B 「B」に格付けされた短期債務は脆弱で投機的要素が大きいとみなされる。債務者は現時点では当該金融債務を履行する能力を有しているものの、高い不確実性を抱えており、当該金融債務を履行する能力が不十分となる可能性がある。
C 当該短期債務が不履行になる蓋然性は現時点で高く、債務の履行は、良好な事業環境、金融情勢、および経済状況に依存している。
D 当該短期債務の支払いが行われていないことを示す。「D」は、当該債務の支払いが、定められた猶予期間内に行われるとスタンダード&プアーズが判断する場合を除き、期日通り支払いが行われない場合に用いられる。ただし、定められた猶予期間が5 営業日を超える場合には、5 営業日として扱う。

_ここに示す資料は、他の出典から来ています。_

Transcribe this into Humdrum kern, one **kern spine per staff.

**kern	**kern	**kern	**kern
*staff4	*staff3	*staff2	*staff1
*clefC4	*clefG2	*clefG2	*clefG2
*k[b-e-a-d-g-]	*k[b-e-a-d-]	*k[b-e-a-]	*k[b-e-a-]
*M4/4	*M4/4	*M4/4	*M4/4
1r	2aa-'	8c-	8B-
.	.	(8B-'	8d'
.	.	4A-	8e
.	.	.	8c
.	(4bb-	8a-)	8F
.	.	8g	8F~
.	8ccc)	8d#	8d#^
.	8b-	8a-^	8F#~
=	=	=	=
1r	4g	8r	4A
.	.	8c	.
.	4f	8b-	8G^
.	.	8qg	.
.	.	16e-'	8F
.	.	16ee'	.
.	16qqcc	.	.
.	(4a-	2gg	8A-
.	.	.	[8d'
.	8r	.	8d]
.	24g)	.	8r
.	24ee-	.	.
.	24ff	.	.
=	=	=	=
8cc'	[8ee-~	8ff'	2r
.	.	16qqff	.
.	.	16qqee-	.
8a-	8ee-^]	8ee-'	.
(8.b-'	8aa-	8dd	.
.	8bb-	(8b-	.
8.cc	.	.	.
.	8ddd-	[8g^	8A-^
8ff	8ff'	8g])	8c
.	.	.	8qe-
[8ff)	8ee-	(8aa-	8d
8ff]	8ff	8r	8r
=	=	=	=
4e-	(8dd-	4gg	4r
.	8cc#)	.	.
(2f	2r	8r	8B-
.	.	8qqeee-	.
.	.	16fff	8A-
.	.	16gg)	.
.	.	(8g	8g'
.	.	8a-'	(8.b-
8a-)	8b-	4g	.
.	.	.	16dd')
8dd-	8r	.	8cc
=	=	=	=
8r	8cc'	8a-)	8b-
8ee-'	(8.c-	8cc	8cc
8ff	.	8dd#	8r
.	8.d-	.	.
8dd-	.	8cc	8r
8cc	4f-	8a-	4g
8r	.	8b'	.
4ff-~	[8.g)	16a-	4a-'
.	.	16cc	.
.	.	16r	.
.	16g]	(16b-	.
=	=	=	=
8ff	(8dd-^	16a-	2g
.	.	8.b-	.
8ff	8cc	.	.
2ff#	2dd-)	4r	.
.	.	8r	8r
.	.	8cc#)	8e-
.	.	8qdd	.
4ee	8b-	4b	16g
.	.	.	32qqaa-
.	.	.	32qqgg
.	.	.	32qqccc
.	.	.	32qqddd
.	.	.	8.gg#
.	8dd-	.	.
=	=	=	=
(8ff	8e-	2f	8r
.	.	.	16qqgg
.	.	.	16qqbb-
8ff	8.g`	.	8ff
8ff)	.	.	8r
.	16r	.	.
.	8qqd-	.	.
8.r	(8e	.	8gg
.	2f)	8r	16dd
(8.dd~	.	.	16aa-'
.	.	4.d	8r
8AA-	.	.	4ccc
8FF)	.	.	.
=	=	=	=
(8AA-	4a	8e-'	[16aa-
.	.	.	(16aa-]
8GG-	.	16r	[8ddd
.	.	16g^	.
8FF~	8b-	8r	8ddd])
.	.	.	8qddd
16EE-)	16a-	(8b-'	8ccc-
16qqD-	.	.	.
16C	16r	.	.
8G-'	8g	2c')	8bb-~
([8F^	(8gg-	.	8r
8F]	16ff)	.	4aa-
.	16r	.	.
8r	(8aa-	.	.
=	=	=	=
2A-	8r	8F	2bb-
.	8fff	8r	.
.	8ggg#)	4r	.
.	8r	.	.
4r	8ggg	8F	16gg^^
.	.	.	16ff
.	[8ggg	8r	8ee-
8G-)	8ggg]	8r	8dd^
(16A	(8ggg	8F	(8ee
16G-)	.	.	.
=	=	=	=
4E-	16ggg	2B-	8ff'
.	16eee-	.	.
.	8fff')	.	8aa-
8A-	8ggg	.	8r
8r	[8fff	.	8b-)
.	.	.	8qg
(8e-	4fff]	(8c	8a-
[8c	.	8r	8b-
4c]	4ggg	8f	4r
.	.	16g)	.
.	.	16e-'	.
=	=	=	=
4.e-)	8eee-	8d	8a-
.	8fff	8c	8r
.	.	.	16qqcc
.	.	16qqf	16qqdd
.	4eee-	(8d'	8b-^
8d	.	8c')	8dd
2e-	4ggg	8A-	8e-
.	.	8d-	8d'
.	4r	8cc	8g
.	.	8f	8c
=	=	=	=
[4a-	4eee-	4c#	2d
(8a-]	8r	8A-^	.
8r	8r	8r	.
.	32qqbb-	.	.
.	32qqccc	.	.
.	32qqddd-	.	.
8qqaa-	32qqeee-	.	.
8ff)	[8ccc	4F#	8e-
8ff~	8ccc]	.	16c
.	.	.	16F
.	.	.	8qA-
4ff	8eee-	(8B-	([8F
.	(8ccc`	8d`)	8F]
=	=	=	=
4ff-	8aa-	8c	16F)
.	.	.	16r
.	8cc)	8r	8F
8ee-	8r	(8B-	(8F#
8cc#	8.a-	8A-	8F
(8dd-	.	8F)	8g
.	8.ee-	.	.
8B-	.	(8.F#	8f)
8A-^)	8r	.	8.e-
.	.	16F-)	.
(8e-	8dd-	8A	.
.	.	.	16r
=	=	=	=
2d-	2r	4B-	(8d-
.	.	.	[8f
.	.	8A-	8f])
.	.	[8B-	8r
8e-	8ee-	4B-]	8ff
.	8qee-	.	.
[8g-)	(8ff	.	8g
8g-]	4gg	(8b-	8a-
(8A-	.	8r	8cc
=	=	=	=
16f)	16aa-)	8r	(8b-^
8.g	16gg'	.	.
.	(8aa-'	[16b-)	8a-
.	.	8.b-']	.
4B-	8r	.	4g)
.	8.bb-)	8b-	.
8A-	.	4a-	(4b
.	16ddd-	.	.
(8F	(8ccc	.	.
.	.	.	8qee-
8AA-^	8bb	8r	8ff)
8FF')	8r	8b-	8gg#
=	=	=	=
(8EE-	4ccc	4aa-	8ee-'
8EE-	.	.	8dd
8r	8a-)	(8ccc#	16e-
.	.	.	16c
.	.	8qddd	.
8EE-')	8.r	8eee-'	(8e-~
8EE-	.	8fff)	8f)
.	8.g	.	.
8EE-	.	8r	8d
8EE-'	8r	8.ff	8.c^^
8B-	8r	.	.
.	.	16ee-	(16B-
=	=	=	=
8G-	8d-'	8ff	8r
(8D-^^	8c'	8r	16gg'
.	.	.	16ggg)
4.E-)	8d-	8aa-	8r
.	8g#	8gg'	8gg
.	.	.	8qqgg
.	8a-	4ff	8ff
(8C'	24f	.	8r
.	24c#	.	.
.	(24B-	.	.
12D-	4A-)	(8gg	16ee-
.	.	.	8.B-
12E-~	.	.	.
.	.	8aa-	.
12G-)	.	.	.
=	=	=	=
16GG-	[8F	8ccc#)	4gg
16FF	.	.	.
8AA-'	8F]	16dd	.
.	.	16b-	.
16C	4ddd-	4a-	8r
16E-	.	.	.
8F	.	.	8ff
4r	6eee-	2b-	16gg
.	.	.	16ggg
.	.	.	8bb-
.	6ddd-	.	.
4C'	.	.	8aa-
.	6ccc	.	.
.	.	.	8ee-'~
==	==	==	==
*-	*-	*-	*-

また、倒産手続きの申請などが行われ、当該債務の支払いが危ぶまれる場合にも用いられる。

格付けアウトルック

ポジティブ 格付けが上方に向かう可能性を示す。
ネガティブ 格付けが下方に向かう可能性を示す。
安定的 格付けが安定的に推移しそうであることを示す。
方向性不確定 格付けが上方にも下方にも向かう可能性があることを示す。
N.M. 格付けの方向性に意味がないことを示す。

格付投資情報センター(R&I)

格付投資情報センター(R&I)

国内の大手格付会社で、日本経済新聞社の子会社です。

R&I 格付けの詳細はこちら。

発行体格付け

AAA 信用力は最も高く、多くの優れた要素がある。
AA 信用力は極めて高く、優れた要素がある。
A 信用力は高く、部分的に優れた要素がある。
BBB 信用力は十分であるが、将来環境が大きく変化する場合、注意すべき要素がある。
BB 信用力は当面問題ないが、将来環境が変化する場合、十分注意すべき要素がある。
B 信用力に問題があり、絶えず注意すべき要素がある。
CCC 信用力に重大な問題があり、金融債務が不履行に陥る懸念が強い。
CC 発行体のすべての金融債務が不履行に陥る懸念が強い。
D 発行体のすべての金融債務が不履行に陥っているとR&Iが判断する格付。

日本格付研究所(JCR)

日本格付研究所(JCR)

R&Iと並んで国内では大手となる格付け会社です。

長期発行体格付け

AAA 債務履行の確実性が最も高い。
AA 債務履行の確実性は非常に高い。
A 債務履行の確実性は高い。
BBB 債務履行の確実性は認められるが、上位等級に比べて、将来債務履行の確実性が低下する可能性がある。
BB 債務履行に当面問題はないが、将来まで確実であるとは言えない。
B 債務履行の確実性に乏しく、懸念される要素がある。
CCC 現在においても不安な要素があり、債務不履行に陥る危険性がある。
CC 債務不履行に陥る危険性が高い。
C 債務不履行に陥る危険性が極めて高い。
LD 一部の債務について約定どおりの債務履行を行っていないが、その他の債務については約定どおりの債務履行を行っていると JCR が判断している。
D 実質的にすべての金融債務が債務不履行に陥っているとJCRが判断している。